Excerpted text:
# Help with Case Cooling



## Domer_und (Apr 11, 2005)

My current case (Antec P160) seems to get hotter than the room temp than I would expect (Bios shows MB Temp at 36-40 C).

I was wondering if anyone had some advice on how to provide better case airflow and cooling.

Currently I have an intake fan on the front (120mm) and a fan blowing out the back (120mm). I am using the stock CPU heatsink and Fan for my P4 630. 

My problem seems to be airflow and I have not done a very good job of organizing my cables...I would like suggestions on how to clean up these cables as well as I think that will help provide better airflow and help recycle the air more efficently into my case. Thanks for the help.

Domer


----------



## Guest (Apr 13, 2005)

Hi,

Your temps as reported are fine. Most of these units run 38 to 44C and some even up to 50 at rest and somewhere between 55 to 63C under stress. Unless you are seeing temps above that range, I would not worry about it. Those 120mm fans are great and do a nice job of cooling without the noise.

Oh, in my opinion, it is always worth the money on these units to buy the round cables to replace those wide ribbon cables. They are easier to route, take up less space, allow better ventilation, and the better ones just do a wonderful job.


----------



## blackduck30 (Sep 7, 2004)

I am also a great fan of the 120mm units , The round ide cables Mark mentioned are a great idea, I recently sleeved most of my cables and bundled as many as I could into the one sleeve, this let me tidy up things. If you have a window it is great as you can get UV reactive sleeving or you can get just plain black which looks good also. It is not a job for the faint hearted though it took me about 8hrs to do mine and it can be tedious but the end result is great


----------



## Domer_und (Apr 11, 2005)

I think I'll go look at the round cables for my drives. The ribbon cables are the biggest problem and that seems to be an easy fix. I'll also need to organize my Power supply lines much better. Maybe the wrapings will help hold all them together. I'll need to look into it a bit more. Finally I have all these wires coming from the top of my case to the MB (PWR, USB, etc) I'l need to look at how to route this lines better. If I do this in 8 hours I'll be happy! I think I'll take it a little at a time. Just doing a few lines each weekend. 

Thanks for the advice and help.

Domer


----------



## Sarkast (Sep 12, 2004)

Data for review:

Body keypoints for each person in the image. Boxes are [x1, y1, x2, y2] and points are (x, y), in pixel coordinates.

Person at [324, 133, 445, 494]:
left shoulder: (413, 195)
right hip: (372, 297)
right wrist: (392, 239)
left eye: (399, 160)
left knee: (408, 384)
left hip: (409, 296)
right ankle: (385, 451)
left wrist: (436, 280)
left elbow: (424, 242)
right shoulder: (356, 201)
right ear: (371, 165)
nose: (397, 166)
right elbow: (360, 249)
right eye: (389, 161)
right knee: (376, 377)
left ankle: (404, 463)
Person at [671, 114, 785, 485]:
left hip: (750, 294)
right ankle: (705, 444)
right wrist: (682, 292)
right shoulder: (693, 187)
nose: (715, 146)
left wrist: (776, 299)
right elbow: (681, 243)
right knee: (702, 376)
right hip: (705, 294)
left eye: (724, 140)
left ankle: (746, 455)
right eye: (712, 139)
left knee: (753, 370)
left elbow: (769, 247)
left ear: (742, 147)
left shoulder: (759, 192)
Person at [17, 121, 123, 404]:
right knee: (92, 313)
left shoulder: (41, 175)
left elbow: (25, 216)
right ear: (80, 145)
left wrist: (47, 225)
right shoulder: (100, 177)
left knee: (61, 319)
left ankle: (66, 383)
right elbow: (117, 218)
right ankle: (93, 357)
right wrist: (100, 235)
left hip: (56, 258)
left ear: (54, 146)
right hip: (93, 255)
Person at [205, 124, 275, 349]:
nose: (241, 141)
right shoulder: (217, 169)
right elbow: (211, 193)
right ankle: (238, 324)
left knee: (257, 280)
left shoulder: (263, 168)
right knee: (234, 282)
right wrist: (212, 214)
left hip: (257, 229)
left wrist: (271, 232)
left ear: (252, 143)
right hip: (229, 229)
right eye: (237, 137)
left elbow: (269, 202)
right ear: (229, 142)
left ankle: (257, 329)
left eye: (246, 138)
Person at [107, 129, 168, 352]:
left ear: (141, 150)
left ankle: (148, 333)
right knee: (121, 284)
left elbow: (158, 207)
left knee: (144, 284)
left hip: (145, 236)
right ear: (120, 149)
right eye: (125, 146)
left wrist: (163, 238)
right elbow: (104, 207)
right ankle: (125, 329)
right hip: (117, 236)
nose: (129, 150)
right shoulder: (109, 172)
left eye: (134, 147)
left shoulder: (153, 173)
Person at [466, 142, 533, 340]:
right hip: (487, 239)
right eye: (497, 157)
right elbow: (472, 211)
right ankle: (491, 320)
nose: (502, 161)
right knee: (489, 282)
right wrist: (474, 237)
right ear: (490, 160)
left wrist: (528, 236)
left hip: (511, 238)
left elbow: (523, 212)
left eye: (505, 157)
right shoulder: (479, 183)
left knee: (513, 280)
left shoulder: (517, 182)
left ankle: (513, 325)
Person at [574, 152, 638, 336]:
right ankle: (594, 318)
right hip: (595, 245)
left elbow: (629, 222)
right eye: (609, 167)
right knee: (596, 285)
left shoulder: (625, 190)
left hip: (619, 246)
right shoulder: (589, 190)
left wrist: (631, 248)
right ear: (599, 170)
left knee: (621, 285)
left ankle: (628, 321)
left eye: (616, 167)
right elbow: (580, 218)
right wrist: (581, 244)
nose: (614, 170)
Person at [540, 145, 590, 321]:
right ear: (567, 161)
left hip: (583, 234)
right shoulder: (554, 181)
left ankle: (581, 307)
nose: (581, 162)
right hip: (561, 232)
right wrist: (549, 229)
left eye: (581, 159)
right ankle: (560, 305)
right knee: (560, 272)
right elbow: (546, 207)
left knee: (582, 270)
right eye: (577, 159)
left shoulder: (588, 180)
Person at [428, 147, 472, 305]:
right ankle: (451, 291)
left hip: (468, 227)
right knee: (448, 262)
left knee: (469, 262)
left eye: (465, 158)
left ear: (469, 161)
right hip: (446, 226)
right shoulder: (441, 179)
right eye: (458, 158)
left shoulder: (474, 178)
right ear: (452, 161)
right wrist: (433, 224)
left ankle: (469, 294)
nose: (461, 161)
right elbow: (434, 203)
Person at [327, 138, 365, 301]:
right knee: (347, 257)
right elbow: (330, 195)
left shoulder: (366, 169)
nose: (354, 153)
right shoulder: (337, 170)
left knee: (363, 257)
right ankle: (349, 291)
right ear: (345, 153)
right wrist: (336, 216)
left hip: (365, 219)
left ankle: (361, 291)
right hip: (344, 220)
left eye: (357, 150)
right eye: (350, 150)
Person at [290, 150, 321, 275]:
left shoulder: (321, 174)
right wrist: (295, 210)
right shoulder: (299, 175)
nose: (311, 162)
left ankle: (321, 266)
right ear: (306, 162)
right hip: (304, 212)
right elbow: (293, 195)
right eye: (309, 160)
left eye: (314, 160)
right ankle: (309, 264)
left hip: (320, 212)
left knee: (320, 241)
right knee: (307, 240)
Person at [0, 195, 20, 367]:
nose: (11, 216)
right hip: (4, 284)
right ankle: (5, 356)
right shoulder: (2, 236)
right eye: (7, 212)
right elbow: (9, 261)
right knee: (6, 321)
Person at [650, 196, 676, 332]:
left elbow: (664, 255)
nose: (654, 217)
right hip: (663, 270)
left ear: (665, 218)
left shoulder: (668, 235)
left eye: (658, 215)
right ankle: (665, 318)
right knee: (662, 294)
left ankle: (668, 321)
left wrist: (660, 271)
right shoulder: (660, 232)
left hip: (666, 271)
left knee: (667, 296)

Instructions for the task: Copy the case cooling thread from "Oh, in my opinion, it" up to and including "(Sep 7, 2004)", swapping "ventilation" for "airflow". Answer from the case cooling thread alone.

Task output:
Oh, in my opinion, it is always worth the money on these units to buy the round cables to replace those wide ribbon cables. They are easier to route, take up less space, allow better airflow, and the better ones just do a wonderful job.


----------



## blackduck30 (Sep 7, 2004)